Home offices are becoming even more appealing as US gas prices hit their highest peak since November, according to the most recent data from AAA.
The new average retail price for a gallon of gas stands at $3.732, a significant increase from last week’s $3.587 and last month’s $3.556. This surge places it as the second-highest record for this period of the year within the last decade, as reported by Bloomberg.
This escalation in gas prices is coming hot on the heels of an extended shutdown of a crucial Gulf Coast refinery, which poses a threat to the already dwindling fuel supplies.
Rising gas prices can potentially throw a wrench into President Joe Biden’s reelection campaign. His political strategy largely hinges on reducing inflation and restoring consumer confidence. Even though recent reports from the Consumer Price Index indicate a declining inflation rate, everyday Americans often gauge the health of the economy through easily noticeable indicators like gas prices, making them crucial to the voting populace.
“Scorching temperatures in some regions could be discouraging people from hitting the road,” suggests AAA spokesperson Andrew Gross, attempting to explain this development.

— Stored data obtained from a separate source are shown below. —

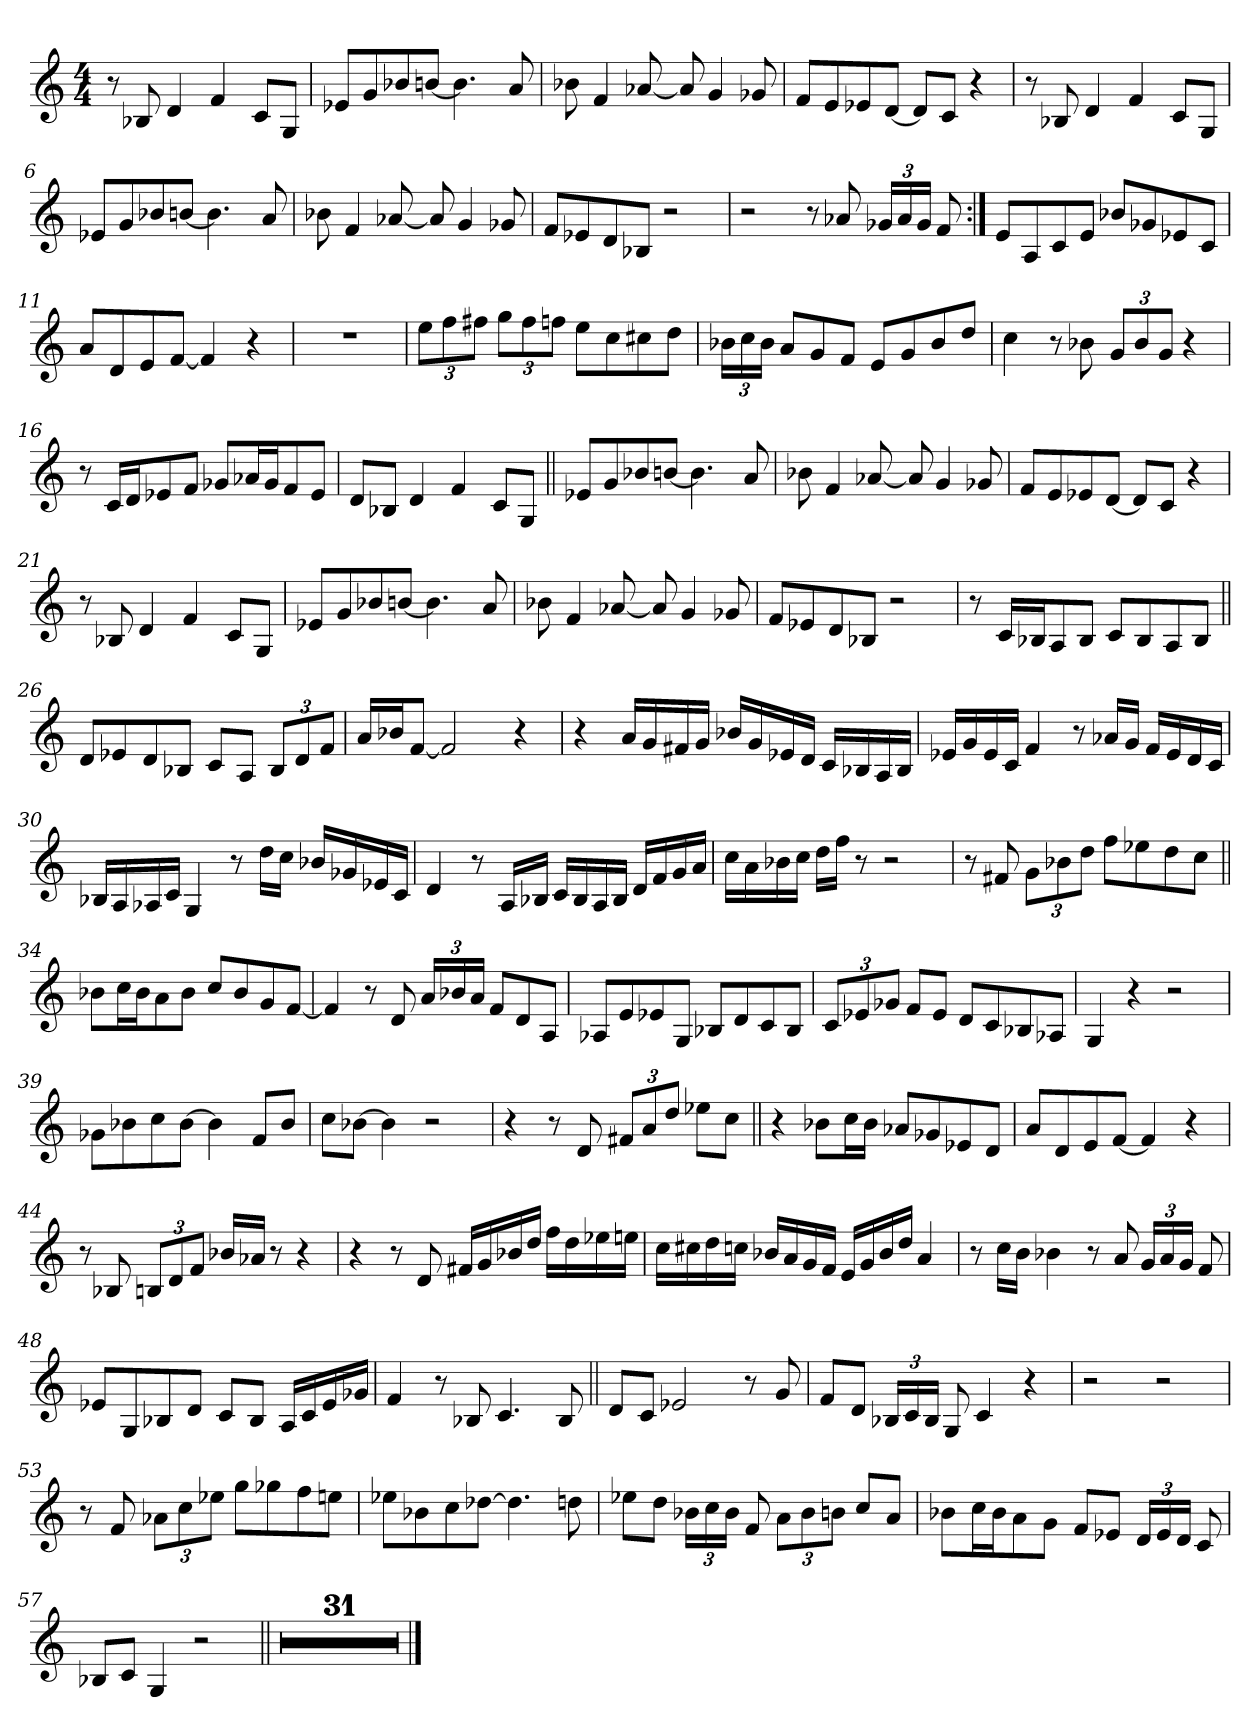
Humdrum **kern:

**kern
*part1
*staff1
*clefG2
*k[]
*M4/4
=1
8r
8B-X/
4d/
4f/
8c/L
8G/J
=2
8e-X/L
8g/
8b-X/
[8bn/J
4.b\]
8a/
=3
8b-X\
4f/
[8a-X/
8a-/]
4g/
8g-X/
=4
8f/L
8e/
8e-X/
[8d/J
8d/L]
8c/J
4r
=5
8r
8B-X/
4d/
4f/
8c/L
8G/J
=6
8e-X/L
8g/
8b-X/
[8bn/J
4.b\]
8a/
=7
8b-X\
4f/
[8a-X/
8a-/]
4g/
8g-X/
=8
8f/L
8e-X/
8d/
8B-X/J
2r
=9
2r
8r
8a-X/
24g-X/LL
24a-/
24g-/JJ
8f/
=10:|!
8e/L
8A/
8c/
8e/J
8b-X/L
8g-X/
8e-X/
8c/J
=11
8a/L
8d/
8e/
[8f/J
4f/]
4r
=12
1r
=13
12ee\L
12ff\
12ff#X\J
12gg\L
12ff#\
12ffn\J
8ee\L
8cc\
8cc#X\
8dd\J
=14
24b-X\LL
24cc\
24b-\JJ
8a/L
8g/
8f/J
8e/L
8g/
8b-/
8dd/J
=15
4cc\
8r
8b-X\
12g/L
12b-/
12g/J
4r
=16
8r
16c/LL
16d/J
8e-X/
8f/J
8g-X/L
16a-X/L
16g-/J
8f/
8e-/J
=17
8d/L
8B-X/J
4d/
4f/
8c/L
8G/J
=18||
8e-X/L
8g/
8b-X/
[8bn/J
4.b\]
8a/
=19
8b-X\
4f/
[8a-X/
8a-/]
4g/
8g-X/
=20
8f/L
8e/
8e-X/
[8d/J
8d/L]
8c/J
4r
=21
8r
8B-X/
4d/
4f/
8c/L
8G/J
=22
8e-X/L
8g/
8b-X/
[8bn/J
4.b\]
8a/
=23
8b-X\
4f/
[8a-X/
8a-/]
4g/
8g-X/
=24
8f/L
8e-X/
8d/
8B-X/J
2r
=25
8r
16c/LL
16B-X/J
8A/
8B-/J
8c/L
8B-/
8A/
8B-/J
=26||
8d/L
8e-X/
8d/
8B-X/J
8c/L
8A/J
12B-/L
12d/
12f/J
=27
16a/LL
16b-X/J
[8f/J
2f/]
4r
=28
4r
16a/LL
16g/
16f#X/
16g/JJ
16b-X/LL
16g/
16e-X/
16d/JJ
16c/LL
16B-X/
16A/
16B-/JJ
=29
16e-X/LL
16g/
16e-/
16c/JJ
4f/
8r
16a-X/LL
16g/JJ
16f/LL
16e-/
16d/
16c/JJ
=30
16B-X/LL
16A/
16A-X/
16c/JJ
4G/
8r
16dd\LL
16cc\JJ
16b-X/LL
16g-X/
16e-X/
16c/JJ
=31
4d/
8r
16A/LL
16B-X/JJ
16c/LL
16B-/
16A/
16B-/JJ
16d/LL
16f/
16g/
16a/JJ
=32
16cc\LL
16a\
16b-X\
16cc\JJ
16dd\LL
16ff\JJ
8r
2r
=33
8r
8f#X/
12g\L
12b-X\
12dd\J
8ff\L
8ee-X\
8dd\
8cc\J
=34||
8b-X\L
16cc\L
16b-\J
8a\
8b-\J
8cc/L
8b-/
8g/
[8f/J
=35
4f/]
8r
8d/
24a/LL
24b-X/
24a/JJ
8f/L
8d/
8A/J
=36
8A-X/L
8e/
8e-X/
8G/J
8B-X/L
8d/
8c/
8B-/J
=37
12c/L
12e-X/
12g-X/J
8f/L
8e-/J
8d/L
8c/
8B-X/
8A-X/J
=38
4G/
4r
2r
=39
8g-X\L
8b-X\
8cc\
[8b-\J
4b-\]
8f/L
8b-/J
=40
8cc\L
[8b-X\J
4b-\]
2r
=41
4r
8r
8d/
12f#X/L
12a/
12dd/J
8ee-X\L
8cc\J
=42||
4r
8b-X\L
16cc\L
16b-\JJ
8a-X/L
8g-X/
8e-X/
8d/J
=43
8a/L
8d/
8e/
[8f/J
4f/]
4r
=44
8r
8B-X/
12Bn/L
12d/
12f/J
16b-X/LL
16a-X/JJ
8r
4r
=45
4r
8r
8d/
16f#X/LL
16g/
16b-X/
16dd/JJ
16ff\LL
16dd\
16ee-X\
16een\JJ
=46
16cc\LL
16cc#X\
16dd\
16ccn\JJ
16b-X/LL
16a/
16g/
16f/JJ
16e/LL
16g/
16b-/
16dd/JJ
4a/
=47
8r
16cc\LL
16b\JJ
4b-X\
8r
8a/
24g/LL
24a/
24g/JJ
8f/
=48
8e-X/L
8G/
8B-X/
8d/J
8c/L
8B-/J
16A/LL
16c/
16e-/
16g-X/JJ
=49
4f/
8r
8B-X/
4.c/
8B-/
=50||
8d/L
8c/J
2e-X/
8r
8g/
=51
8f/L
8d/J
24B-X/LL
24c/
24B-/JJ
8G/
4c/
4r
=52
2r
2r
=53
8r
8f/
12a-X\L
12cc\
12ee-X\J
8gg\L
8gg-X\
8ff\
8een\J
=54
8ee-X\L
8b-X\
8cc\
[8dd-X\J
4.dd-\]
8ddn\
=55
8ee-X\L
8dd\J
24b-X\LL
24cc\
24b-\JJ
8f/
12a\L
12b-\
12bn\J
8cc/L
8a/J
=56
8b-X\L
16cc\L
16b-\J
8a\
8g\J
8f/L
8e-X/J
24d/LL
24e-/
24d/JJ
8c/
=57
8B-X/L
8c/J
4G/
2r
=58||
1r
=59
1r
=60
1r
=61
1r
=62
1r
=63
1r
=64
1r
=65
1r
=66
1r
=67
1r
=68
1r
=69
1r
=70
1r
=71
1r
=72
1r
=73
1r
=74
1r
=75
1r
=76
1r
=77
1r
=78
1r
=79
1r
=80
1r
=81
1r
=82
1r
=83
1r
=84
1r
=85
1r
=86
1r
=87
1r
=88
1r
==
*-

However, it’s worth noting that while the current gas prices might be causing a bit of sticker shock, they’re still about 12% lower than the $4.278 seen this time last year.
In a curious twist, oil prices dipped on Friday, despite maintaining a steady upward trend for the fifth consecutive week. West Texas Intermediate crude saw a drop of 0.51%, closing at $79.68 a barrel, while the international benchmark, Brent crude, also fell by 0.36% to $83.95 a barrel.
With the fluctuating oil and gas prices, it’s more essential than ever for consumers and businesses alike to keep a close eye on developments. With every surge and dip, the nation’s economic health and the financial strategies of individuals and corporations are impacted. As the situation continues to evolve, we’ll keep you updated with the latest shifts and trends.